How to run your own docker interactive workload
This document shows how to run your own docker workload in interactive mode. It will provide a SSH connection to the workload.
To start creating a workload, sign into the AAC web platform.
Permissions
In order to be able to run own docker, you need to request Developer or Admin permissions. Contact support to request for the right permissions.
New Workload
- Click on the Workloads option in the top bar menu.
- Once the workload view is open, click the New Workload button located at the top right.
Select Team
In case the user is assigned to more than one team, a pop window will required to select one of the customer teams to which the user is part of. If there is just one team assigned to the user, it will not be required.
Note: In this case, we have selected Team as AMD Internal.

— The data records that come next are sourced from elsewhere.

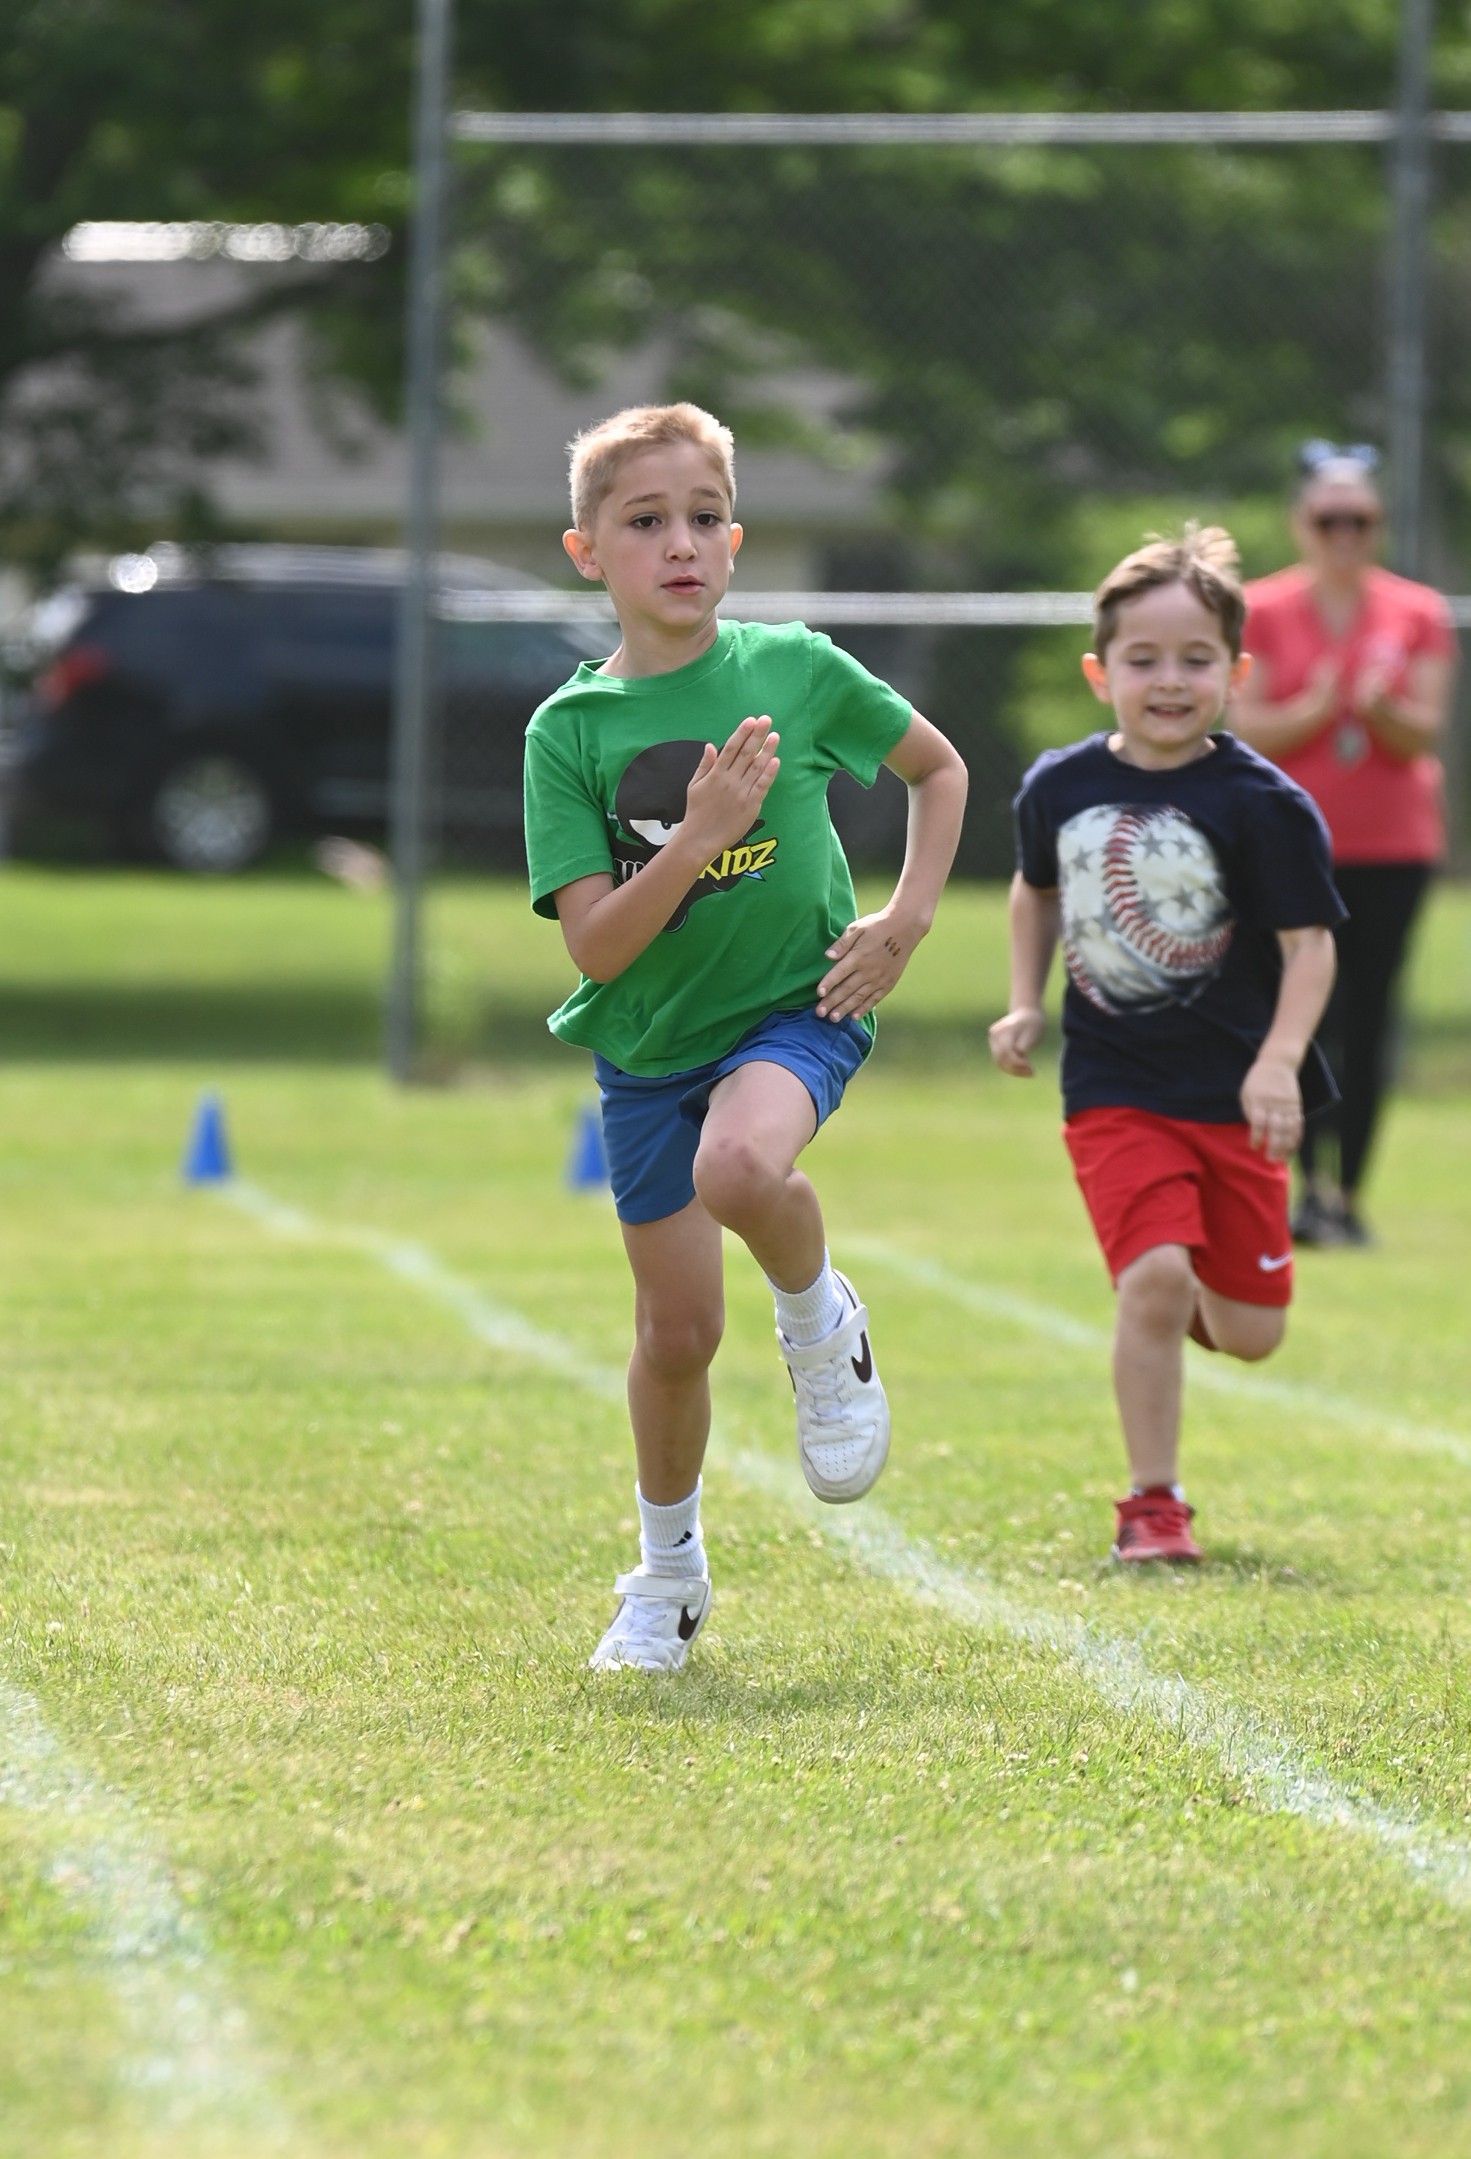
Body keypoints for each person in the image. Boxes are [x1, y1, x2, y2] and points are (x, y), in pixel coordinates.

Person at [523, 401, 968, 1669]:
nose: (681, 543)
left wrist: (908, 917)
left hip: (794, 1010)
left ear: (736, 539)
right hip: (649, 1048)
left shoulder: (797, 669)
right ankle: (665, 1578)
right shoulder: (569, 733)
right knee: (673, 1336)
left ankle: (823, 1323)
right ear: (586, 551)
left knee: (742, 1169)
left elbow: (940, 773)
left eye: (705, 518)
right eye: (646, 520)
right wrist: (704, 835)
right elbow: (598, 947)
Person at [988, 528, 1342, 1563]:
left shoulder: (1262, 804)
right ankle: (1153, 1501)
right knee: (1149, 1279)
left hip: (1231, 1092)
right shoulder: (1056, 787)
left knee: (1250, 1332)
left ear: (1234, 675)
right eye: (1142, 659)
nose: (1169, 680)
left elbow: (1308, 945)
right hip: (1113, 1086)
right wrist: (1022, 1001)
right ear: (1101, 672)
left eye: (1195, 660)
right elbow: (1034, 889)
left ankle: (1196, 1270)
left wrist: (1276, 1059)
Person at [1235, 443, 1457, 1247]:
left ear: (1377, 526)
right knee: (1293, 1019)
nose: (1342, 533)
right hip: (1290, 846)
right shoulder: (1259, 609)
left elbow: (1421, 730)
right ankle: (1300, 1189)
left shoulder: (1416, 611)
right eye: (1327, 519)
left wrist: (1381, 708)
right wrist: (1317, 707)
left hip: (1391, 848)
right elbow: (1247, 724)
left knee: (1365, 1021)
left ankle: (1349, 1194)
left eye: (1357, 520)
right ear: (1301, 522)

click the Next button located at the top right.
Configure your own container
The following view show two tabs:
- Docker container: Allows you to configure your own container on the fly.
- Application list: Allows you to select a preconfigured application.
The Docker container view configures the container url, and credentials for private images.
- General information:
- SSH enabled: It determines if workload is either ssh interactive or batch.
- Container url: Docker url.
- Repository Authorization:
- User: User to log in docker repository server.
- Password: Passoword to log in the docker repository server
- Server: Docker repository server. By default docker hub is https://index.docker.io/v1/
In this document we show how to run the interactive mode, so the SSH service is activated and there will be a ssh endpoint to connect.
Fill the container url, the credentials fields are just required when image is private.
Select Input Files
Upload any input file(s) which application will need to run. Click Upload files, and then drag the files into AAC, or click Browse files to open the open file dialog window. Here uploading files is not required, hence click NEXT to proceed.
Request Resources
In the following image, we are able con request the resources we need for our workload.
- Number of GPUs: Number of GPU devices required in the compute resources. It is 1 GPU by default
- Maximum allowed runtime: Request the time the workload will be running until it gets cancelled by the system. It is 1 hour by default. It filters the compute resources with equal or higher maximum runtime.
- Oversubscribe: Select compute resources that allow to share resources in the same GPU. Disabled by default.
- Schedule: Configure workload execution for future. It is configured by using UTC time.
- Telemetry: This enables workload performance track. Showing GPU, CPU, memory, network, IO and other metrics. Telemetry is disabled by default beacuse it could minimal affect to compute performance.
Once workload is launched, user cannot change the total workload time. It has to be configured in the current step.
Click on Next button available on the top right corner.
Select Compute Resources
Select the cluster and queue that are assigned to the team and are available to run the job.
In this case, an resource queue with MI250 is available, so we select it by click over it.
Click on Next button available on the top right corner.
Review Workload Submission
Review Workload Submission. Review the information that has entered for this workload. If any change is needed, it can be changed by clicking Change button in the appropriate sections to make revisions.
Click on 'Run Workload.
Monitor Workload
Each workload goes through several different states after it is submitted -
- Created – The workload has been created in the system.
- Sent – The workload has been sent to the queue that you selected in the workload submission process.
- Pending – The workload is in a waiting state in the queue.
- Running – The workload has started running in the selected queue.
- Finished – The interactive workload has been stopped by the user.
- Failed – A problem has occurred which has prevented the workload from completing successfully.
- Cancelled – The workload has been canceled by the system (maximum runtime exceeded).
SSH connection
Once the workload is running, in a few minutes, the interactive endpoints will appear on the right corner. It can take more time in case the image need to be pulled to the node.
Click on Connect button, it will open a small window with the ssh connection details and also the password.
Logs
The user can check the system, stdout and stderr logs by clicking on respective tabs.
- View SysLog - Information about the workload throughout the entire process.
- View Stdout - Standard output that presents the output of a workload and sometimes includes the results of the workload.
- View Stderr - Standard Error that helps you understand why you may have encountered certain issues during the process.